> [Directive] Look through the data below and, wherever a line carries the word "cabinet", please copy that line.

Saved entries
***
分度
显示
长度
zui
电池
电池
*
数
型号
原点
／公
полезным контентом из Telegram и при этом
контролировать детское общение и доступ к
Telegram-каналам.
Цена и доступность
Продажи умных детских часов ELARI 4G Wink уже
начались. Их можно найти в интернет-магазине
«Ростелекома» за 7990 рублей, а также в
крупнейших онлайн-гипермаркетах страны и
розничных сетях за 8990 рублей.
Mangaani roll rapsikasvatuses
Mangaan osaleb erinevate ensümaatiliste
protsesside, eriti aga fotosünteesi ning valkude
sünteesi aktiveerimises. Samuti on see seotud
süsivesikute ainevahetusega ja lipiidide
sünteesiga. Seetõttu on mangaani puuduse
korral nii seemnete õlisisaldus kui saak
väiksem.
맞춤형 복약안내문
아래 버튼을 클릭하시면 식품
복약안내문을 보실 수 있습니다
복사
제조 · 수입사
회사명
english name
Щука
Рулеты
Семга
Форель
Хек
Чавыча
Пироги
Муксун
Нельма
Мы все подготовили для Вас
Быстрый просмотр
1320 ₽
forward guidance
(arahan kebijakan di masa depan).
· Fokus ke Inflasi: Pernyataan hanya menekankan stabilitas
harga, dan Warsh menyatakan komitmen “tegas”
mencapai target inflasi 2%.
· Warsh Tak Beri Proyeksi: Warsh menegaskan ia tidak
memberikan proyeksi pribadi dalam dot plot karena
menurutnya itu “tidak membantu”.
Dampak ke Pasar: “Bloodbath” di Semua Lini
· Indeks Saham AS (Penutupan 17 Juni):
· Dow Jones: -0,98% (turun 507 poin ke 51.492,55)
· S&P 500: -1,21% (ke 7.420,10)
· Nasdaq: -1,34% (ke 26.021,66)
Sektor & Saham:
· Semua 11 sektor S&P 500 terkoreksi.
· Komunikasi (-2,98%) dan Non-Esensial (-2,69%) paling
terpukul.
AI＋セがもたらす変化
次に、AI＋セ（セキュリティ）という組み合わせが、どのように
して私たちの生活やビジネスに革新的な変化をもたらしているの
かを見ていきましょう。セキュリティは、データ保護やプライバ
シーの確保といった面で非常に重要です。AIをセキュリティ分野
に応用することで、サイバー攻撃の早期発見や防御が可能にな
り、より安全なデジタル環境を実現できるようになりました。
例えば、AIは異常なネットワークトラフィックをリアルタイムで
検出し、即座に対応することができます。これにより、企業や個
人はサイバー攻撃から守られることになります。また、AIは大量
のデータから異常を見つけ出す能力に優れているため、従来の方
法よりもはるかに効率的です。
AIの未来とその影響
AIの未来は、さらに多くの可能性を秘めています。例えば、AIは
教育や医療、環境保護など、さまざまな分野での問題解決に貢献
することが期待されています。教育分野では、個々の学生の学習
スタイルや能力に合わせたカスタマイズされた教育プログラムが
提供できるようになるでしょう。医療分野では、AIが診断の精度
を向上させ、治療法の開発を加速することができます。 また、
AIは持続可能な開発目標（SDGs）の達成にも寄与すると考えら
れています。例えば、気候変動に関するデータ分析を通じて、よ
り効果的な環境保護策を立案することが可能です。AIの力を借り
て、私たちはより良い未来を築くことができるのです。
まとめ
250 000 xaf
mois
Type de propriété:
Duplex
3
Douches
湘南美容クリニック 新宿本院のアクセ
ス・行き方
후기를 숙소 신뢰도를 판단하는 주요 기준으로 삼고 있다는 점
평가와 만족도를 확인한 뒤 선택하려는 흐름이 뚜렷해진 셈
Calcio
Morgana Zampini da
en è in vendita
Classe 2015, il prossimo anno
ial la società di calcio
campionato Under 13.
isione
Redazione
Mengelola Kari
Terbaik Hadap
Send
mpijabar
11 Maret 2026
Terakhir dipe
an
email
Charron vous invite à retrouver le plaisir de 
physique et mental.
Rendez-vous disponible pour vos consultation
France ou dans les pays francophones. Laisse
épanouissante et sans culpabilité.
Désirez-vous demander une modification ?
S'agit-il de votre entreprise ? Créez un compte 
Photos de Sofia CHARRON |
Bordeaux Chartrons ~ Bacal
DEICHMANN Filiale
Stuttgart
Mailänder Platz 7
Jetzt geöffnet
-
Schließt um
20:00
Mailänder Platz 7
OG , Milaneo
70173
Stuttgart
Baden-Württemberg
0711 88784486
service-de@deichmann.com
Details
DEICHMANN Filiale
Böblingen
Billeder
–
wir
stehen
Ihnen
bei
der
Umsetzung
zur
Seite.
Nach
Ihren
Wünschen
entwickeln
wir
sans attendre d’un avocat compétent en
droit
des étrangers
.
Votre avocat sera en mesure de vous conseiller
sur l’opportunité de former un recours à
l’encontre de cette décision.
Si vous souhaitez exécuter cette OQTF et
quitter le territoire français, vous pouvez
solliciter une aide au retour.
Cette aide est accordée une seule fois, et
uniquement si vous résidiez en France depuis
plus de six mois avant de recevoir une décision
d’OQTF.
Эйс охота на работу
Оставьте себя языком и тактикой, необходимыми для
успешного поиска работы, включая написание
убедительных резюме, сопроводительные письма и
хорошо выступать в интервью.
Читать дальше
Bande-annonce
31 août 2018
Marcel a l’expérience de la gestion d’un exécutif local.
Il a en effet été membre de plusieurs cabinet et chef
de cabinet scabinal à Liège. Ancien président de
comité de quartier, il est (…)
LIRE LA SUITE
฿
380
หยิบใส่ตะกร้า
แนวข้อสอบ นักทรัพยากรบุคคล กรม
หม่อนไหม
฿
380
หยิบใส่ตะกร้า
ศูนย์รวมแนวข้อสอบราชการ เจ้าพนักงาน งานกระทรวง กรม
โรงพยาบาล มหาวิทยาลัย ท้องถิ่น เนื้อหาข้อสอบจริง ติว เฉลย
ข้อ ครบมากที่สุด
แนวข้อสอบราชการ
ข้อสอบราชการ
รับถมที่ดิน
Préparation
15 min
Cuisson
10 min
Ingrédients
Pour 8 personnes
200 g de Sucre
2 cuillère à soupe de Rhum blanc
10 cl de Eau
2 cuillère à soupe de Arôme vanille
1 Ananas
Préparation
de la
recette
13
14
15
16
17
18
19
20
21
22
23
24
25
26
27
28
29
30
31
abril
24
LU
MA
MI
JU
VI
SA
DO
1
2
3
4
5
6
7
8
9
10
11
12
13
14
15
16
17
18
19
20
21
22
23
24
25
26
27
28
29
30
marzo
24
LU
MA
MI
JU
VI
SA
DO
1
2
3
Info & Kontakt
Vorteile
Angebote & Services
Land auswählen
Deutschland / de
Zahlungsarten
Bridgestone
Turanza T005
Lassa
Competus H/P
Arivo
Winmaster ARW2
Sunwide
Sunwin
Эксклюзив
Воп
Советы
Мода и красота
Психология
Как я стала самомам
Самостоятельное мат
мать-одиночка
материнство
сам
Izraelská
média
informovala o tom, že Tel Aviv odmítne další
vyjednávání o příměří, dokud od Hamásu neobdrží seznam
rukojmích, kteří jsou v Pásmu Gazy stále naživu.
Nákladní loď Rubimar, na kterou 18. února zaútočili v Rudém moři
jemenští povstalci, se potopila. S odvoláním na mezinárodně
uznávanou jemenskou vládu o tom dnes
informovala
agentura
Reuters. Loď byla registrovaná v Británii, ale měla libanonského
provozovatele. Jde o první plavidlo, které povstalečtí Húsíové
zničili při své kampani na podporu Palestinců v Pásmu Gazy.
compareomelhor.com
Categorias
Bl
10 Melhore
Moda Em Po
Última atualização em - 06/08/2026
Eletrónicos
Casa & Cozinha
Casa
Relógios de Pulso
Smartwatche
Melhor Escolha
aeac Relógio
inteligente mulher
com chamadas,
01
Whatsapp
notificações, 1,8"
***
> [Answer section]
Il a en effet été membre de plusieurs cabinet et chef
de cabinet scabinal à Liège. Ancien président de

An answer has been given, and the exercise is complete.